*DOCUMENT EXTRACT:*
2

My question is very similar to this one: How to get indices of N maximum values in a numpy array?

But I would like to get the indices in the same order I find them.

Let's take the example marked in that question as the correct solution:

import numpy as np
arr = np.array([1, 3, 2, 4, 5])
arr.argsort()[-3:][::-1]

array([4, 3, 1])

The result I'm looking for instead should be like:

array([1, 3, 4])
Alex Punkallo
  • 119
  • 4
  • 16
  • 1
    Why don't you just use `arr.argsort()[-3:]`? – Mazdak May 25 '18 at 16:58
  • Hi Kasramvd, let's say exchange 4 and 3: arr = np.array([1, 4, 2, 3, 5]) , your solution would give array([3, 1, 4]) and not, again, array([1, 3, 4]) as I'm looking for – Alex Punkallo May 25 '18 at 17:07

2 Answers2

4

Use numpy.argpartition():

k = 3
np.argpartition(arr, len(arr) - k)[-k:]

Adjust k index to whatever you need.

NOTE: returned indices are not guaranteed to be in the "sorted order" - just that anything past index k is larger than the value at position k in the sorted array.

NOTE 2: If you do need the returned indices to be sorted themselves, then simply add a numpy.sort() to the above command:

np.sort(np.argpartition(arr, len(arr) - k)[-k:])

numpy.argpartition() provides significant performance gains over full sort especially for large arr. In the above example you do a full sort only over the selected indices (not all).

AGN Gazer
  • 8,025
  • 2
  • 27
  • 45
2

It probably depends a bit on the sizes of a and k but often the fastest appears to be combining partition with flatnonzero or where:

>>> a = np.random.random(10000)
>>> k = 5
>>> 
>>> timeit("np.flatnonzero(a >= np.partition(a, len(a) - k)[len(a) - k])", globals=globals(), number=10000)
0.8328661819687113
>>> timeit("np.sort(np.argpartition(a, len(a) - k)[len(a) - k:])", globals=globals(), number=10000)
1.0577796879806556
>>> np.flatnonzero(a >= np.partition(a, len(a) - k)[len(a) - k])
array([2527, 4299, 5531, 6945, 7174])
>>> np.sort(np.argpartition(a, len(a) - k)[len(a) - k:])
array([2527, 4299, 5531, 6945, 7174])

Note 1: this highlights the significant performance cost of indirect indexing.

Note 2: as we only use the pivot element and discard the actual partition percentile should in theory be at least as fast but in practice it is way slower.

Paul Panzer
  • 51,835
  • 3
  • 54
  • 99

*DATA SECTION:*
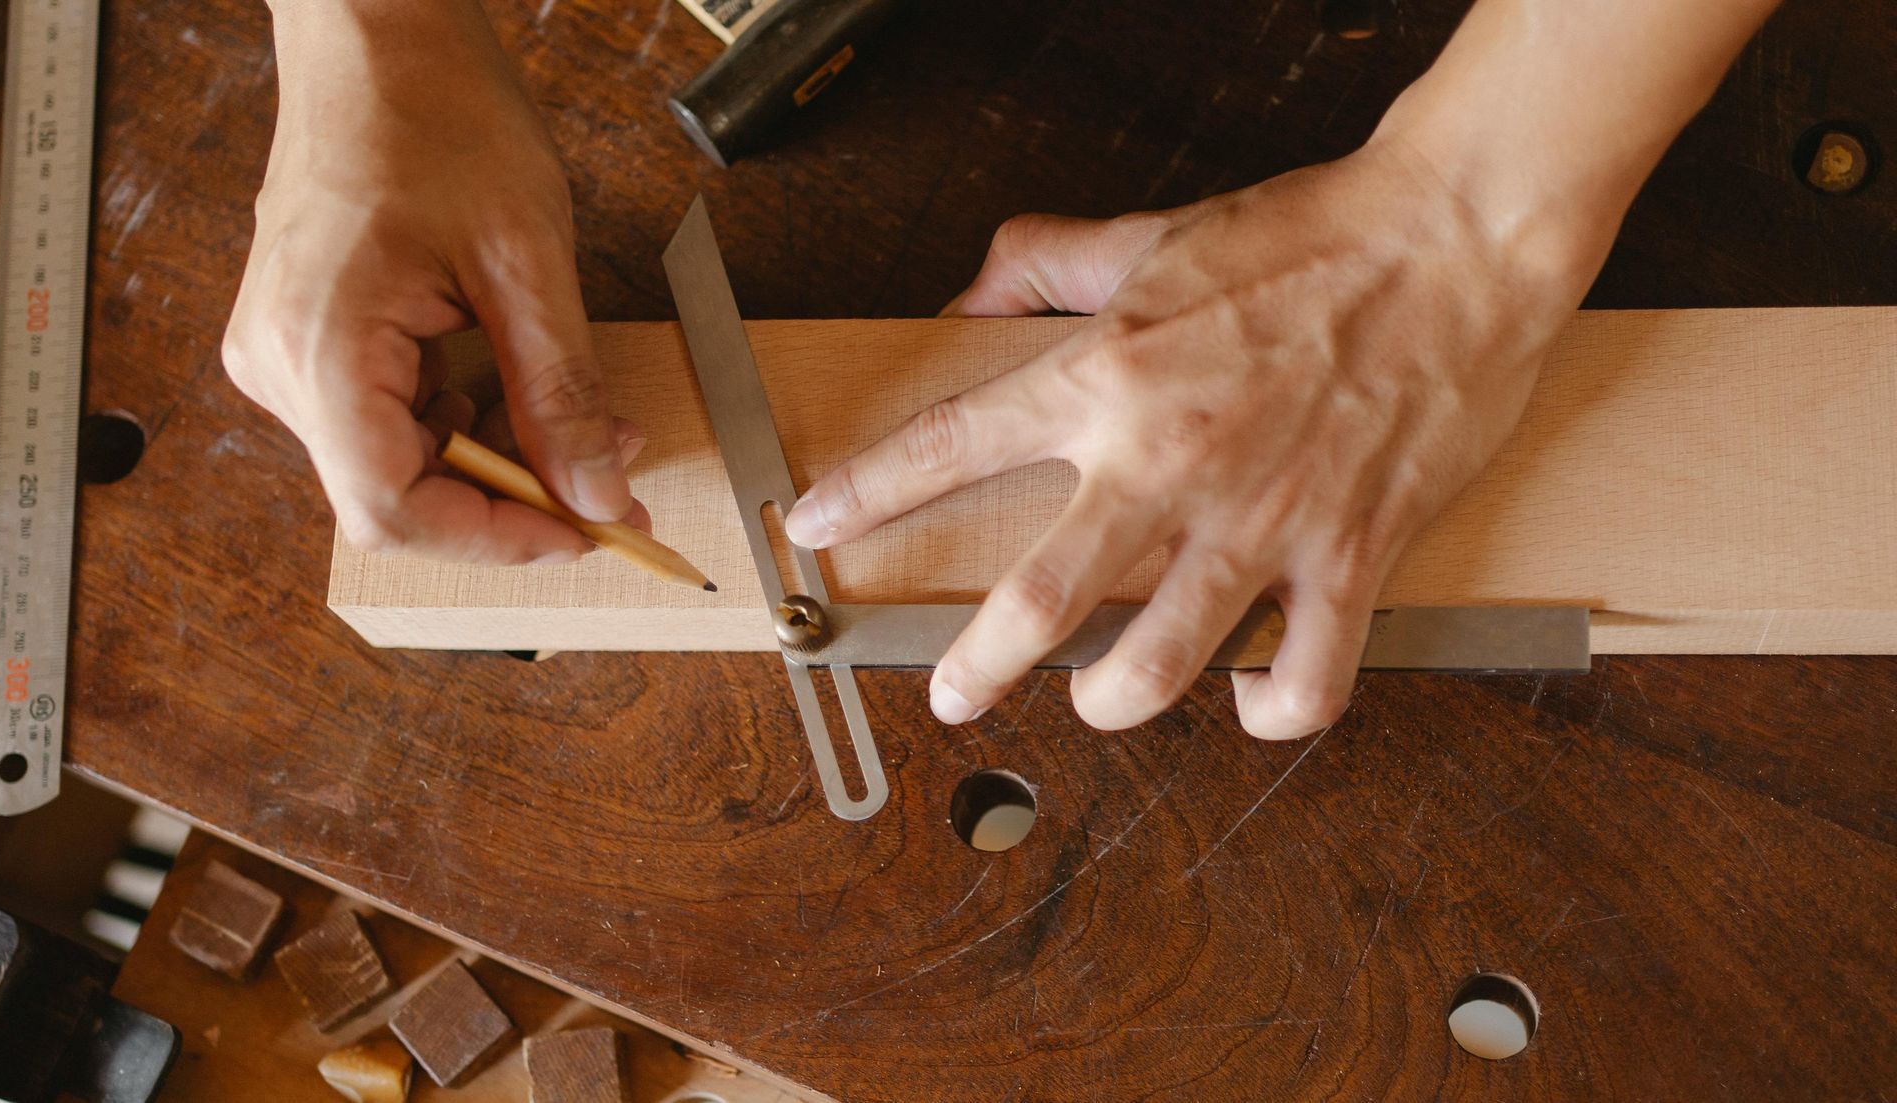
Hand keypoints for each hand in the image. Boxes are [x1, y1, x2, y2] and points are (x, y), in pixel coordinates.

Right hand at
* * *
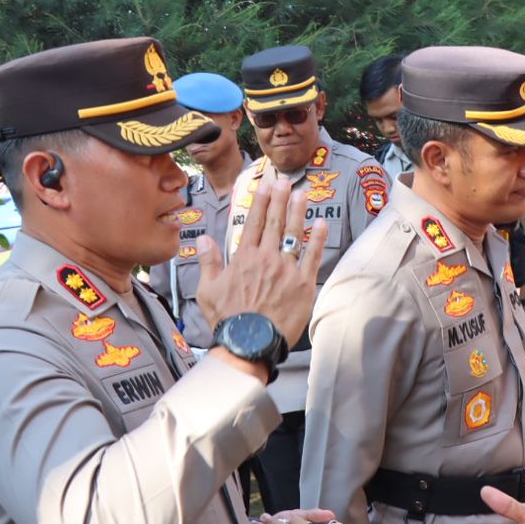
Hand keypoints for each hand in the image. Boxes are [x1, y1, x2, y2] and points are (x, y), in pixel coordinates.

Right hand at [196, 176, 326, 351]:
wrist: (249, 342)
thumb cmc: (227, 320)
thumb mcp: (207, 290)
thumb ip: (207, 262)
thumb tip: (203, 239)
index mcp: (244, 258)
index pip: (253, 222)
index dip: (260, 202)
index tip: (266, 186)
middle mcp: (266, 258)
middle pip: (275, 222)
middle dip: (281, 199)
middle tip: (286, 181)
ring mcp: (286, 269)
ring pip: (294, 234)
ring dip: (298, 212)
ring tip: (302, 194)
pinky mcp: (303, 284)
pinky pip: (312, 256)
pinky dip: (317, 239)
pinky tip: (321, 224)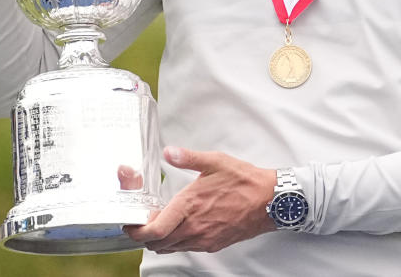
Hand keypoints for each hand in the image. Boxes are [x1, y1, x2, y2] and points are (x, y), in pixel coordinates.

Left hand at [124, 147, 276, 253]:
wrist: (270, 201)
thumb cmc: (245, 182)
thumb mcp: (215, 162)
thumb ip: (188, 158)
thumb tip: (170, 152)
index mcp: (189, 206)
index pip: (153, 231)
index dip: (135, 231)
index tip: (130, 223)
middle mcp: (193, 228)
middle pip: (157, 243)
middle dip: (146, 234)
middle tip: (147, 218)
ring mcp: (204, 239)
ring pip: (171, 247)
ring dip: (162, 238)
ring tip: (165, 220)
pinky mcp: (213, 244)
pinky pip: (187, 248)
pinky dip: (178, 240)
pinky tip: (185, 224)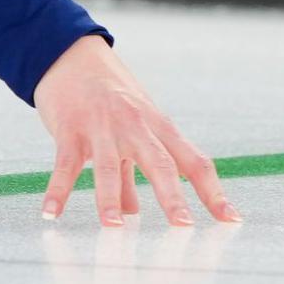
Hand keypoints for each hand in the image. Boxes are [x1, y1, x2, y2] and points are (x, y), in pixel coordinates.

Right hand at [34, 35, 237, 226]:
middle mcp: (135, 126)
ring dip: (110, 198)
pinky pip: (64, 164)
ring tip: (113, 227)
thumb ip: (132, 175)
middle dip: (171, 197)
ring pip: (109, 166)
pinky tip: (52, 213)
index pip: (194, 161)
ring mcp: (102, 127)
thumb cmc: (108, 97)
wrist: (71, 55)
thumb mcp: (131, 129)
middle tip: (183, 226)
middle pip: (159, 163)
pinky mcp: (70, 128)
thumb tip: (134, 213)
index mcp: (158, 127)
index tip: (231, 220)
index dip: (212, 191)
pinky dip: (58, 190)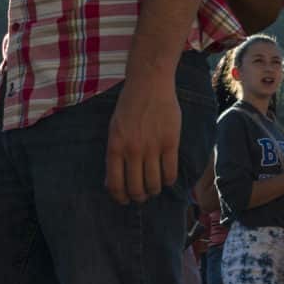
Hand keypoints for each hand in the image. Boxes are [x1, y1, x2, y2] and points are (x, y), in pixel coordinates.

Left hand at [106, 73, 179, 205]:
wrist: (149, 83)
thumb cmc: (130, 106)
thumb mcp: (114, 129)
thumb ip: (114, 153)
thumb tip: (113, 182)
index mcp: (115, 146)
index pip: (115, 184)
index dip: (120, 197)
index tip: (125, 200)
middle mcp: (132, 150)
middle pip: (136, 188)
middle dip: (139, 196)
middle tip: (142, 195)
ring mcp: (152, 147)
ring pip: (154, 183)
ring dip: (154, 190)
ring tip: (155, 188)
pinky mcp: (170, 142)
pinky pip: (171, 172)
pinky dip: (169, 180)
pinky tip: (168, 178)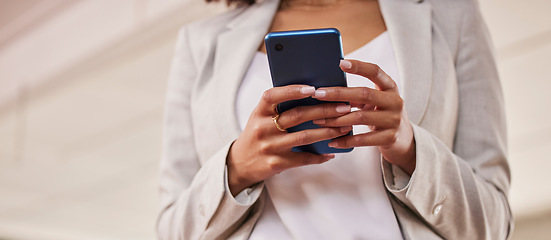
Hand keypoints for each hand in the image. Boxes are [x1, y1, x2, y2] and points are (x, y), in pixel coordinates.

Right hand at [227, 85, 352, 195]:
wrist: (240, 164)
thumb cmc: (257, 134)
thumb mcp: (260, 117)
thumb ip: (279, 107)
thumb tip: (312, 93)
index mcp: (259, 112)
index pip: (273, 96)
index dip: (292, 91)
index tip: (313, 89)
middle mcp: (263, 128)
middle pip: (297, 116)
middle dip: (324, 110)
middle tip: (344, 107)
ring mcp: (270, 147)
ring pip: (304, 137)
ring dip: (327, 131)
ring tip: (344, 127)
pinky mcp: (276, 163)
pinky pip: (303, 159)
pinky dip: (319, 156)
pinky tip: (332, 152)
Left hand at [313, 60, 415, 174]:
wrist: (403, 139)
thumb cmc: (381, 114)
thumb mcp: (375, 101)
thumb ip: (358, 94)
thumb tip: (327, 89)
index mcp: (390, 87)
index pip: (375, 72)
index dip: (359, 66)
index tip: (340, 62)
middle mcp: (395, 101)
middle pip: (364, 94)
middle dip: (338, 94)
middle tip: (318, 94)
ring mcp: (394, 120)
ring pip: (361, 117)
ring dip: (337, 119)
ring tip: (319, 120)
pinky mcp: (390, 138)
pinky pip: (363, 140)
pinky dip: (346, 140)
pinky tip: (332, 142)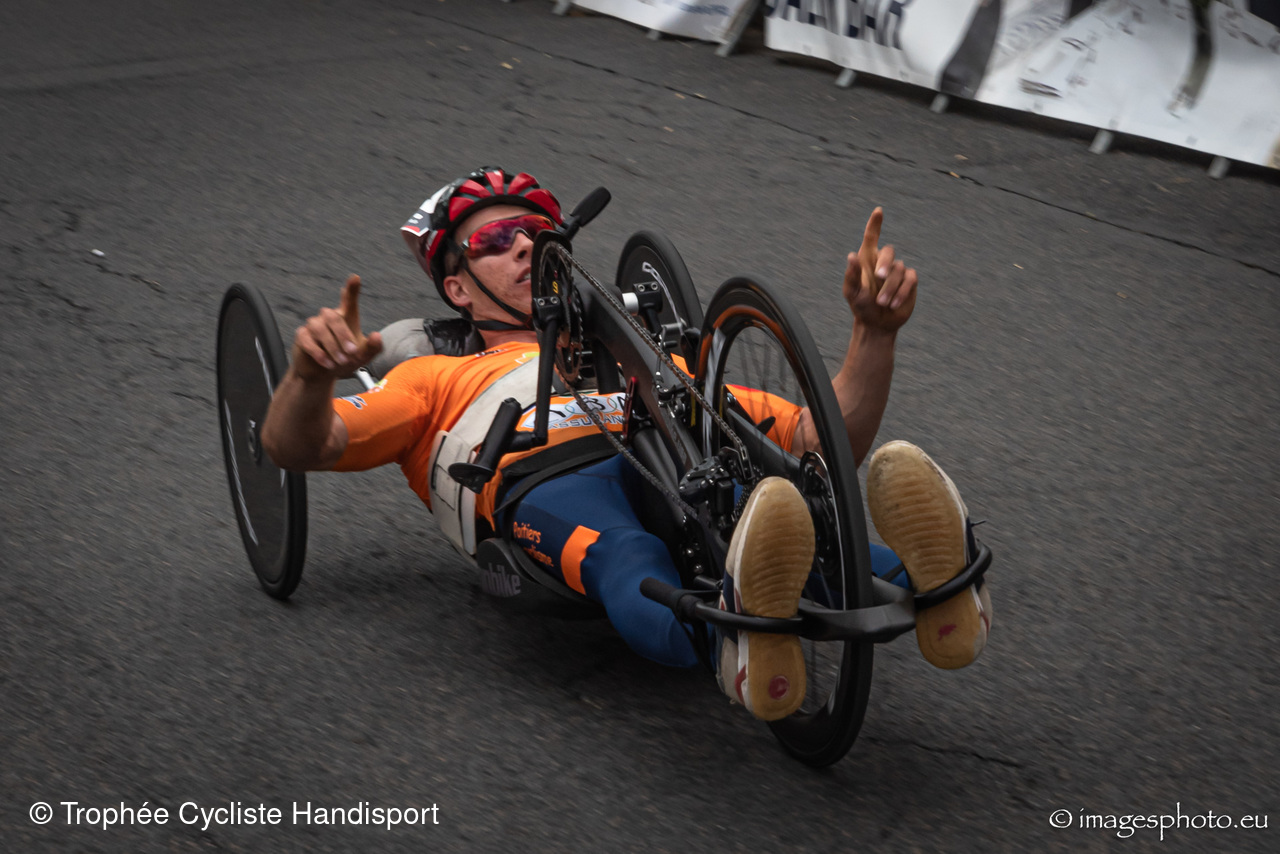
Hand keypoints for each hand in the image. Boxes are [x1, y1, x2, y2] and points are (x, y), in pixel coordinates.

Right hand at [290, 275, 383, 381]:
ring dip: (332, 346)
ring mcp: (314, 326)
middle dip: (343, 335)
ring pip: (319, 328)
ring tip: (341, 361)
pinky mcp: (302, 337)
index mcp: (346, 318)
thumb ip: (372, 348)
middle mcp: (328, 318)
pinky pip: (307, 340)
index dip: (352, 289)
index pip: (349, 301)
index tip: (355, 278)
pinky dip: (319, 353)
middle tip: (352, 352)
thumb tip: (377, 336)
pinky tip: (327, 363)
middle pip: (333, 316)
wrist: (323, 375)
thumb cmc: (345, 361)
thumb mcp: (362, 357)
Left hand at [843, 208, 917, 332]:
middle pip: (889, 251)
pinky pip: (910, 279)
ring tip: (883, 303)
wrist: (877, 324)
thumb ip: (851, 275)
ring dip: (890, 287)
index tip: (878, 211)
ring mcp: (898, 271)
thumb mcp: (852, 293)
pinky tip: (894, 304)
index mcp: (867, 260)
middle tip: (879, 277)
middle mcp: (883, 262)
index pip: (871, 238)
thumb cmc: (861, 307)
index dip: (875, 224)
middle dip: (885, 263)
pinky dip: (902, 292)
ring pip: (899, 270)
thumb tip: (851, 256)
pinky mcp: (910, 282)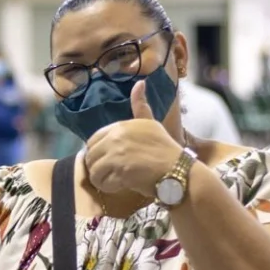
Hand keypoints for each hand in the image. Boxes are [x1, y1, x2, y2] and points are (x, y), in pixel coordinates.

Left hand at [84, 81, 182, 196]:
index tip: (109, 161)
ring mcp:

*ASSIGNED TASK A:*
In the numpy thread, what does the first answer say to add to the argpartition command if the returned indices need to be sorted?
*ASSIGNED TASK B:*
Retype the part of the numpy thread between "NOTE 2: If you" and "len(arr) - k)[-k:])", inclusive.

*ANSWER SPACE A:*
numpy.sort()

*ANSWER SPACE B:*
NOTE 2: If you do need the returned indices to be sorted themselves, then simply add a numpy.sort() to the above command:

np.sort(np.argpartition(arr, len(arr) - k)[-k:])